In the code above, I have divided the test_data into val_data and test_data.
So, 70% of the 10000 ($10000 \times 70% = 7000$) goes for validation, and the rest goes for testing.
Now, let’s make data loaders from them.
train_loader = DataLoader(train_data, batch_size=64, shuffle=True)
val_loader = DataLoader(val_data, batch_size=64, shuffle=False)
test_loader = DataLoader(test_data, batch_size=64, shuffle=False)
As you can see, we now have all 3 dataloaders which we needed to train our model.
ImageFolder
One of the ways to load an image dataset is with ImageFolder.
ImageFolder requires your data to be in this structure:
- main_folder
- class_1
- image_1
- image_2
- …
- class_2
- image_3
- image_4
- …
- …
- class_1
As you can see, each class has its own directory and all its data is in that directory.
Let’s download a dataset from Kaggle with the name of Tom and Jerry in this link:
Tom and Jerry.
We can use the code below to do that:
import kagglehub
from pathlib import Path
path = kagglehub.dataset_download("balabaskar/tom-and-jerry-image-classification")
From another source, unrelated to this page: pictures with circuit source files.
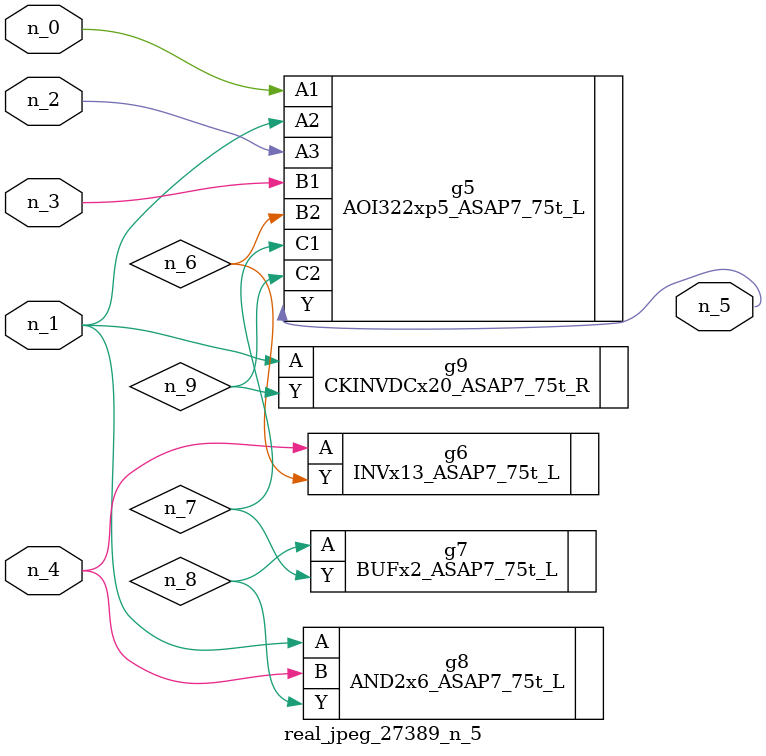
<source format=v>
module real_jpeg_27389_n_5 (n_4, n_0, n_1, n_2, n_3, n_5);

input n_4;
input n_0;
input n_1;
input n_2;
input n_3;

output n_5;

wire n_8;
wire n_6;
wire n_7;
wire n_9;

AOI322xp5_ASAP7_75t_L g5 ( 
.A1(n_0),
.A2(n_1),
.A3(n_2),
.B1(n_3),
.B2(n_6),
.C1(n_7),
.C2(n_9),
.Y(n_5)
);

AND2x6_ASAP7_75t_L g8 ( 
.A(n_1),
.B(n_4),
.Y(n_8)
);

CKINVDCx20_ASAP7_75t_R g9 ( 
.A(n_1),
.Y(n_9)
);

INVx13_ASAP7_75t_L g6 ( 
.A(n_4),
.Y(n_6)
);

BUFx2_ASAP7_75t_L g7 ( 
.A(n_8),
.Y(n_7)
);


endmodule
</source>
path = Path(path) / "tom_and_jerry/tom_and_jerry"
In the code above, I have downloaded the dataset using kagglehub, also I changed the path to the correct
path to have the structure that we wanted.
Now, let’s see what classes we have:
for x in path.iterdir():
print(x.name)
"""
--------
output:
tom
jerry
tom_jerry_1
tom_jerry_0
"""
As you can see, we have four classes:
tom: when only Tom is in the picturejerry: when only Jerry is in the picturetom_jerry_1: when both of them are on the picturetom_jerry_0: when none of them are on the picture
Let’s load this dataset using ImageFolder.
tom_and_jerry_transforms = transforms.Compose([transforms.Resize([90, 160]), transforms.ToTensor()])
all_data = ImageFolder(path, transform=tom_and_jerry_transforms)
In the code above, I have defined two transforms, one for resizing and one to transform each image into a tensor.
Then, I loaded the data using ImageFolder.
Now, let’s display one of the images.
for image, label in all_data:
plt.figure()
plt.imshow(transforms.ToPILImage()(image))
print(label)
break
"""
--------
output:
0
"""

In the code above, I have displayed one image of our dataset.
Images are currently in tensor format.
To change them back to images, I used a transform called: ToPILImage().
Now, let’s split them and make dataloaders:
g1 = torch.Generator().manual_seed(20)
train_data, val_data, test_data = random_split(all_data, [0.7, 0.2, 0.1], g1)
train_loader = DataLoader(train_data, batch_size=16, shuffle=True)
val_loader = DataLoader(val_data, batch_size=16, shuffle=False)
test_loader = DataLoader(test_data, batch_size=16, shuffle=False)
And here you have it, we have our 3 dataloaders that we can work with.
Conclusion
In this tutorial, we have learned how to load and prepare image datasets.
First, we used the built-in modules in TorchVision.
Then, we explained transforms to prepare our dataset.
Finally, we have learned how to work with ImageFolder.